### [Record extracts]

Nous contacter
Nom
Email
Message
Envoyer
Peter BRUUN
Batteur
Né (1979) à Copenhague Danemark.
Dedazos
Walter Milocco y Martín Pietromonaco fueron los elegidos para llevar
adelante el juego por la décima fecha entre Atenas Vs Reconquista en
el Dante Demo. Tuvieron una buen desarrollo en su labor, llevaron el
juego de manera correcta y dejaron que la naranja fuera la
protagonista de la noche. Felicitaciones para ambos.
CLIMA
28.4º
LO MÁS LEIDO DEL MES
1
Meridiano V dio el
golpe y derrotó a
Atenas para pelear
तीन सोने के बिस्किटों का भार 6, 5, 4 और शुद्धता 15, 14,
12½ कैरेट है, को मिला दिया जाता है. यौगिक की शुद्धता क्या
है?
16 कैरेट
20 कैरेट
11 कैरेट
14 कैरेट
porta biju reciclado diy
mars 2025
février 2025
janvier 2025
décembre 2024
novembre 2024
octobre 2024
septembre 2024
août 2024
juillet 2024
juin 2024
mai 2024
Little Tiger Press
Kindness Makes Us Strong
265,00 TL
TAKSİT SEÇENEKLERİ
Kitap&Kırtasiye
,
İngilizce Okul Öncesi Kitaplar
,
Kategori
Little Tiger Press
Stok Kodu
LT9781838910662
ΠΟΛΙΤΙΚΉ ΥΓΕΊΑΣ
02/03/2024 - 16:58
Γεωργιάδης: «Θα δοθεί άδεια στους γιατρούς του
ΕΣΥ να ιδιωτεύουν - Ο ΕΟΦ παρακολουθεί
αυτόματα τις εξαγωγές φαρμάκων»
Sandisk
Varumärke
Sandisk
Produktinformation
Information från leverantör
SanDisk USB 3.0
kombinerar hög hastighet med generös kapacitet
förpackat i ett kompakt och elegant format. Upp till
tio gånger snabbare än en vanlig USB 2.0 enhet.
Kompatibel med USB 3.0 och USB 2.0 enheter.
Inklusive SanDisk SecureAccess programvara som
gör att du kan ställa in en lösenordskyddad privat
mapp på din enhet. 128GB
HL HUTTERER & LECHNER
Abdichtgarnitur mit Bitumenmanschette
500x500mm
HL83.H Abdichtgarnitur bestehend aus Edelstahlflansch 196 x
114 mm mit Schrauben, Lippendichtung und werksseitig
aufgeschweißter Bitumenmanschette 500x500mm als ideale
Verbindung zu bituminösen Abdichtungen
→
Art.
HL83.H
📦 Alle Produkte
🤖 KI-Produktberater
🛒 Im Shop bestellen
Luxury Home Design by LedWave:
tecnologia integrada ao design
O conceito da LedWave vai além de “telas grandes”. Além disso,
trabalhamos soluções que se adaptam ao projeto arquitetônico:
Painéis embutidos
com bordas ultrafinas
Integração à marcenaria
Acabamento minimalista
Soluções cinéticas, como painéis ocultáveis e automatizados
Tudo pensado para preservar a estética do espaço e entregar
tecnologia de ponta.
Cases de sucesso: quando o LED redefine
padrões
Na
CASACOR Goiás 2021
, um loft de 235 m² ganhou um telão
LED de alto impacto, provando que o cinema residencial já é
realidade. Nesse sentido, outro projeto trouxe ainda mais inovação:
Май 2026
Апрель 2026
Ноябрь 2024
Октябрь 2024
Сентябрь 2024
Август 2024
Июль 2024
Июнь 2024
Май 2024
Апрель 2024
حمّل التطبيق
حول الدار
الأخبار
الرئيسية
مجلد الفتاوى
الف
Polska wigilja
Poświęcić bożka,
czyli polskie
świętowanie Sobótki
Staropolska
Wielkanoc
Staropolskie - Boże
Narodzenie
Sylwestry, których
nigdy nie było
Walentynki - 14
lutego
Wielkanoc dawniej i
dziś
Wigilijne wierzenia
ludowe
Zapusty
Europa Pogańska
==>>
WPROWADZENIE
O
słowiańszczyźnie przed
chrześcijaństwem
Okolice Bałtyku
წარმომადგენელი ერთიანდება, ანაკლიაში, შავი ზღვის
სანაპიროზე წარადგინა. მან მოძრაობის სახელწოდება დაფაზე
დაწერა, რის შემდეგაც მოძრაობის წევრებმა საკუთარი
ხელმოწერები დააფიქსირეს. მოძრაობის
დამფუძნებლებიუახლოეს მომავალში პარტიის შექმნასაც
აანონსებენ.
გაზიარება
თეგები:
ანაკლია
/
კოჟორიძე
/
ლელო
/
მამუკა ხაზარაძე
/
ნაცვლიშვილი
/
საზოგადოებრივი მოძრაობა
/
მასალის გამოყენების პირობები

### [Task objective]
Pull out all of the text in the material, line by line, and reproduce each line without any changes.

### [Reply to the task]
Nous contacter
Nom
Email
Message
Envoyer
Peter BRUUN
Batteur
Né (1979) à Copenhague Danemark.
Dedazos
Walter Milocco y Martín Pietromonaco fueron los elegidos para llevar
adelante el juego por la décima fecha entre Atenas Vs Reconquista en
el Dante Demo. Tuvieron una buen desarrollo en su labor, llevaron el
juego de manera correcta y dejaron que la naranja fuera la
protagonista de la noche. Felicitaciones para ambos.
CLIMA
28.4º
LO MÁS LEIDO DEL MES
1
Meridiano V dio el
golpe y derrotó a
Atenas para pelear
तीन सोने के बिस्किटों का भार 6, 5, 4 और शुद्धता 15, 14,
12½ कैरेट है, को मिला दिया जाता है. यौगिक की शुद्धता क्या
है?
16 कैरेट
20 कैरेट
11 कैरेट
14 कैरेट
porta biju reciclado diy
mars 2025
février 2025
janvier 2025
décembre 2024
novembre 2024
octobre 2024
septembre 2024
août 2024
juillet 2024
juin 2024
mai 2024
Little Tiger Press
Kindness Makes Us Strong
265,00 TL
TAKSİT SEÇENEKLERİ
Kitap&Kırtasiye
,
İngilizce Okul Öncesi Kitaplar
,
Kategori
Little Tiger Press
Stok Kodu
LT9781838910662
ΠΟΛΙΤΙΚΉ ΥΓΕΊΑΣ
02/03/2024 - 16:58
Γεωργιάδης: «Θα δοθεί άδεια στους γιατρούς του
ΕΣΥ να ιδιωτεύουν - Ο ΕΟΦ παρακολουθεί
αυτόματα τις εξαγωγές φαρμάκων»
Sandisk
Varumärke
Sandisk
Produktinformation
Information från leverantör
SanDisk USB 3.0
kombinerar hög hastighet med generös kapacitet
förpackat i ett kompakt och elegant format. Upp till
tio gånger snabbare än en vanlig USB 2.0 enhet.
Kompatibel med USB 3.0 och USB 2.0 enheter.
Inklusive SanDisk SecureAccess programvara som
gör att du kan ställa in en lösenordskyddad privat
mapp på din enhet. 128GB
HL HUTTERER & LECHNER
Abdichtgarnitur mit Bitumenmanschette
500x500mm
HL83.H Abdichtgarnitur bestehend aus Edelstahlflansch 196 x
114 mm mit Schrauben, Lippendichtung und werksseitig
aufgeschweißter Bitumenmanschette 500x500mm als ideale
Verbindung zu bituminösen Abdichtungen
→
Art.
HL83.H
📦 Alle Produkte
🤖 KI-Produktberater
🛒 Im Shop bestellen
Luxury Home Design by LedWave:
tecnologia integrada ao design
O conceito da LedWave vai além de “telas grandes”. Além disso,
trabalhamos soluções que se adaptam ao projeto arquitetônico:
Painéis embutidos
com bordas ultrafinas
Integração à marcenaria
Acabamento minimalista
Soluções cinéticas, como painéis ocultáveis e automatizados
Tudo pensado para preservar a estética do espaço e entregar
tecnologia de ponta.
Cases de sucesso: quando o LED redefine
padrões
Na
CASACOR Goiás 2021
, um loft de 235 m² ganhou um telão
LED de alto impacto, provando que o cinema residencial já é
realidade. Nesse sentido, outro projeto trouxe ainda mais inovação:
Май 2026
Апрель 2026
Ноябрь 2024
Октябрь 2024
Сентябрь 2024
Август 2024
Июль 2024
Июнь 2024
Май 2024
Апрель 2024
حمّل التطبيق
حول الدار
الأخبار
الرئيسية
مجلد الفتاوى
الف
Polska wigilja
Poświęcić bożka,
czyli polskie
świętowanie Sobótki
Staropolska
Wielkanoc
Staropolskie - Boże
Narodzenie
Sylwestry, których
nigdy nie było
Walentynki - 14
lutego
Wielkanoc dawniej i
dziś
Wigilijne wierzenia
ludowe
Zapusty
Europa Pogańska
==>>
WPROWADZENIE
O
słowiańszczyźnie przed
chrześcijaństwem
Okolice Bałtyku
წარმომადგენელი ერთიანდება, ანაკლიაში, შავი ზღვის
სანაპიროზე წარადგინა. მან მოძრაობის სახელწოდება დაფაზე
დაწერა, რის შემდეგაც მოძრაობის წევრებმა საკუთარი
ხელმოწერები დააფიქსირეს. მოძრაობის
დამფუძნებლებიუახლოეს მომავალში პარტიის შექმნასაც
აანონსებენ.
გაზიარება
თეგები:
ანაკლია
/
კოჟორიძე
/
ლელო
/
მამუკა ხაზარაძე
/
ნაცვლიშვილი
/
საზოგადოებრივი მოძრაობა
/
მასალის გამოყენების პირობები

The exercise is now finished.